Should You Invest In The Capital Goods Stock Boart Longyear Limited (ASX:BLY)?

Boart Longyear Limited (ASX:BLY), a AUDA$315.46M small-cap, is a engineering and construction (E&C) company operating in an industry, which is expected to benefit from higher gross domestic product, high consumer confidence, and upbeat private sector investments. Capital goods analysts are forecasting for the entire industry, a positive double-digit growth of 17.55% in the upcoming year , and a strong near-term growth of 23.77% over the next couple of years. However, this rate came in below the growth rate of the Australian stock market as a whole. Below, I will examine the sector growth prospects, and also determine whether Boart Longyear is a laggard or leader relative to its capital goods peers.

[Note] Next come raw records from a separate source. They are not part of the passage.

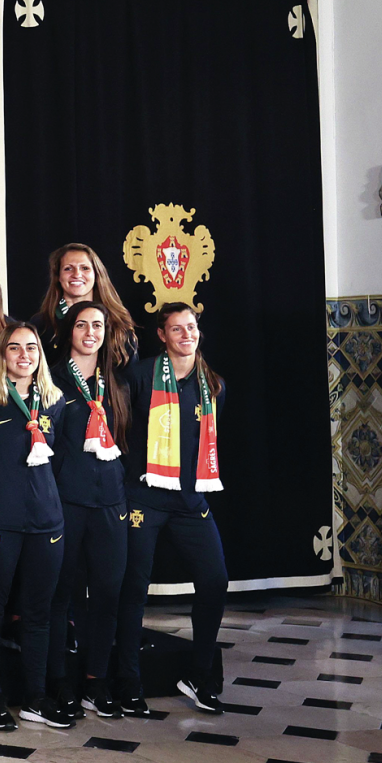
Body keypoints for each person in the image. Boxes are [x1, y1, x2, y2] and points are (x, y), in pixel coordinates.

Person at [115, 302, 228, 715]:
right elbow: (120, 434)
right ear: (161, 335)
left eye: (192, 327)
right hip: (143, 497)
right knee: (134, 588)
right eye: (177, 329)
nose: (186, 335)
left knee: (215, 580)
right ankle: (128, 682)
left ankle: (200, 675)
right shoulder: (139, 376)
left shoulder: (212, 383)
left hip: (189, 499)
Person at [0, 322, 71, 730]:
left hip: (47, 521)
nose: (24, 355)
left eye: (31, 347)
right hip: (1, 522)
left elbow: (61, 460)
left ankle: (36, 696)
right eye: (15, 348)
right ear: (1, 355)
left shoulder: (55, 401)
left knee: (39, 612)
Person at [48, 300, 130, 719]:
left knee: (107, 593)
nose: (91, 332)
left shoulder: (116, 379)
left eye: (97, 325)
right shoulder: (53, 380)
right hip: (67, 500)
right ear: (69, 332)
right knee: (62, 595)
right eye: (82, 325)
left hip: (110, 501)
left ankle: (97, 682)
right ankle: (62, 682)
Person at [35, 243, 137, 362]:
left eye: (85, 268)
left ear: (96, 274)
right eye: (68, 268)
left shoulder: (117, 322)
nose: (77, 274)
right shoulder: (42, 324)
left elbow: (129, 376)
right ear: (58, 276)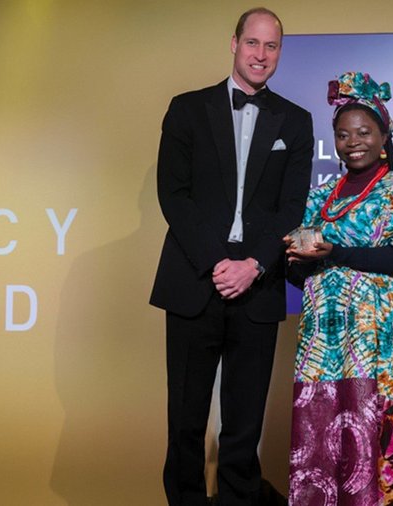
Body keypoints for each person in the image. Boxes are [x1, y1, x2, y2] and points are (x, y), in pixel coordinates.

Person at [149, 7, 314, 505]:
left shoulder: (297, 121)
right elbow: (172, 194)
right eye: (253, 43)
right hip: (195, 281)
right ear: (234, 44)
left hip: (257, 286)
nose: (261, 55)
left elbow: (293, 205)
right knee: (186, 419)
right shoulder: (186, 109)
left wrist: (254, 265)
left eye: (272, 46)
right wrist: (217, 263)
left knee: (244, 424)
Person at [284, 72, 393, 505]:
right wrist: (298, 262)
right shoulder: (318, 198)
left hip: (389, 358)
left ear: (384, 137)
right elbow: (298, 273)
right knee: (321, 462)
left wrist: (334, 253)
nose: (352, 141)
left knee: (380, 472)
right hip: (326, 353)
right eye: (343, 134)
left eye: (363, 132)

Check out our latest analysis for Boart Longyear

What’s the catalyst for Boart Longyear’s sector growth?

ASX:BLY Past Future Earnings Jan 4th 18
ASX:BLY Past Future Earnings Jan 4th 18

The E&C industry in Australia faces growing competition from players in China, Korea and India. Firms in rapidly growing economies have spent the past decade focusing on their home markets, gradually building up cash positions and internal expertise. Now, as growth eases in their home markets, they are expanding outward and seeking to compete against established global players. In the past year, the industry delivered negative growth of -10.60%, underperforming the Australian market growth of 6.89%. Boart Longyear lags the pack with its sustained negative earnings over the past couple of years. The company’s outlook seems uncertain, with a lack of analyst coverage, which doesn’t boost our confidence in the stock. This lack of growth and transparency means Boart Longyear may be trading cheaper than its peers.

Is Boart Longyear and the sector relatively cheap?

ASX:BLY PE PEG Gauge Jan 4th 18
ASX:BLY PE PEG Gauge Jan 4th 18

E&C companies are typically trading at a PE of 17x, in-line with the Australian stock market PE of 18x. This means the industry, on average, is fairly valued compared to the wider market – minimal expected gains and losses from mispricing here. However, the industry returned a lower 9.36% compared to the market’s 11.87%, potentially indicative of past headwinds. Since Boart Longyear’s earnings doesn’t seem to reflect its true value, its PE ratio isn’t very useful. A loose alternative to gauge Boart Longyear’s value is to assume the stock should be relatively in-line with its industry.

What this means for you:

Are you a shareholder? Boart Longyear recently delivered an industry-beating growth rate in earnings, which is a positive for shareholders. If you’re bullish on the stock and well-diversified by industry, you may decide to hold onto Boart Longyear as part of your portfolio. However, if you’re relatively concentrated in E&C, you may want to value Boart Longyear based on its cash flows to determine if it is overpriced based on its current growth outlook.